JAKARTA – Wakakordalops Satgas PMK Brigjen Pol Ary Laksmana Widjaja menyatakan wabah penyakit kuku dan mulut (PMK)  berdampak pada segi ketahanan pangan dan potensi permasalahan dari sektor pariwisata.

Ary Laksmana Widjaja dalam gelar wicara daring Rabu (3/8) malam, mengatakan dari segi ketahanan pangan, akan ada rantai pasokan yang terputus jika hewan ternak sakit maupun mati.

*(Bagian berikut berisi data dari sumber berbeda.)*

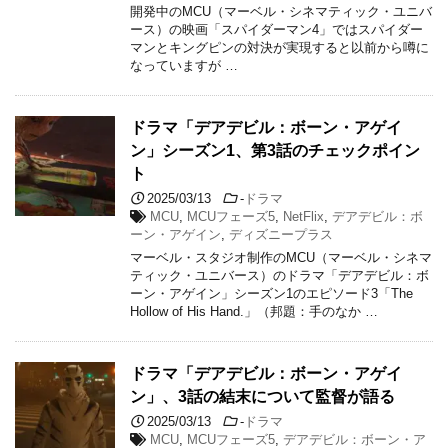
開発中のMCU（マーベル・シネマティック・ユニバ
ース）の映画「スパイダーマン4」ではスパイダー
マンとキングピンの対決が実現すると以前から噂に
なっていますが …
ドラマ「デアデビル：ボーン・アゲイ
ン」シーズン1、第3話のチェックポイン
ト
2025/03/13
-
ドラマ
MCU
,
MCUフェーズ5
,
NetFlix
,
デアデビル：ボ
ーン・アゲイン
,
ディズニープラス
マーベル・スタジオ制作のMCU（マーベル・シネマ
ティック・ユニバース）のドラマ「デアデビル：ボ
ーン・アゲイン」シーズン1のエピソード3「The
Hollow of His Hand.」（邦題：手のなか …
ドラマ「デアデビル：ボーン・アゲイ
ン」、3話の結末について監督が語る
2025/03/13
-
ドラマ
MCU
,
MCUフェーズ5
,
デアデビル：ボーン・ア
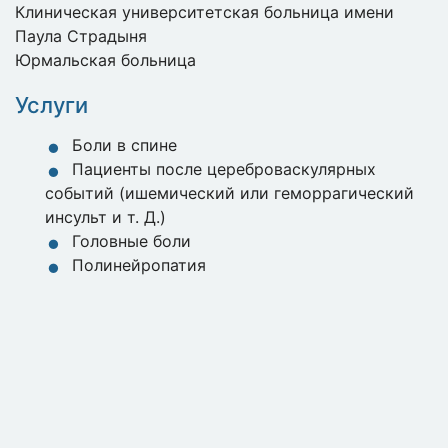
Клиническая университетская больница имени
Паула Страдыня
Юрмальская больница
Услуги
Боли в спине
Пациенты после цереброваскулярных
событий (ишемический или геморрагический
инсульт и т. Д.)
Головные боли
Полинейропатия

Namun, jika ditinjau lebih jauh pada sektor pariwisata, hal ini akan menimbulkan kekhawatiran bagi turis dari negara penghasil produk hewani atau memiliki hewan ternak cukup banyak.

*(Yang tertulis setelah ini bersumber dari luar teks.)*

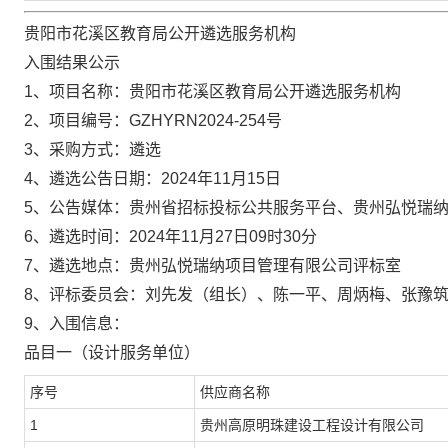
贵阳市花溪区教育局公开遴选服务机构
入围结果公示
1、
项目名称：
贵阳市花溪区教育局公开遴选服务机构
2、
项目编号：
GZHYRN2024-254号
3
、
采购
方式：
遴选
4
、
遴选
公告日期：
202
4
年
11
月
15
日
5
、公告媒体：
贵州省招标投标公共服务平台、贵州弘悦瑞
6、遴选
时间：
202
4
年
11
月
27
日
09
时
3
0分
7
、
遴选
地点：贵州弘悦瑞纳项目管理有限公司
评标室
8
、评标委员会：
刘先发（组长）、陈一平、周炳梅、张豫
9
、
入围
信息：
品目一（设计服务单位）
序号
供应商名称
1
贵州高原明珠建设工程设计有限公司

“Kepada sektor-sektor yang lebih jauh, misalkan dengan meningkatnya angka kasus konfirmasi PMK di Indonesia, juga mempengaruhi sektor pariwisata,” kata Ary.

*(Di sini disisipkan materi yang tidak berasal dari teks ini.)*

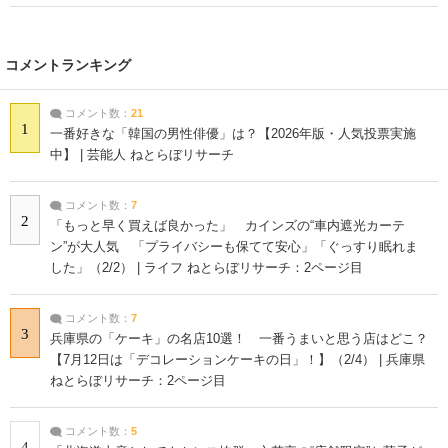
コメントランキング
コメント数：
21
1
一番好きな「韓国の男性俳優」は？【2026年版・人気投票実施
中】 | 芸能人 ねとらぼリサーチ
コメント数：
7
2
「もっと早く買えば良かった」 カインズの“車内遮光カーテ
ン”が大人気 「プライバシーも保てて安心」「ぐっすり眠れま
した」（2/2） | ライフ ねとらぼリサーチ：2ページ目
コメント数：
7
3
兵庫県の「ケーキ」の名店10選！ 一番うまいと思う店はどこ？
【7月12日は「デコレーションケーキの日」！】（2/4） | 兵庫県
ねとらぼリサーチ：2ページ目
コメント数：
5
4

Dia mencontohkan dari sektor pariwisata, dapat mempengaruhi turis yang berasal dari Australia. Virus PMK di Indonesia memang tidak membuat manusia lantas sakit, namun dapat terbawa di tubuh manusia melalui barang-barang bawaan.

Selain itu, virus PMK disebut bisa bertahan cukup lama pada permukaan, tidak seperti COVID-19.

“Nah inilah yang mengkhawatirkan, sehingga kita harus menganggap ini bukan hanya sekedar isu penyakit mulut dan kuku saja, namun implikasinya juga bukan hanya pada masalah ketahanan pangan, tapi juga implikasinya,” kata dia.

Apalagi, Indonesia akan menggelar pertemuan tingkat tinggi G20 di Bali, sehingga dikhawatirkan PMK akan mengganggu kegiatan tersebut. Untuk itu, kasus PMK tidak bisa dianggap sebagai isu lokal.

“Oleh karena itu, dibentuk lah Satgas PMK secara nasional dan provinsi, kabupaten dan kota juga membentuk agar ini menjadi isu nasional yang harus diselesaikan secara lintas sektoral semua pemangku kepentingan,” ujar Ary, sebagaimana dilansir Antara.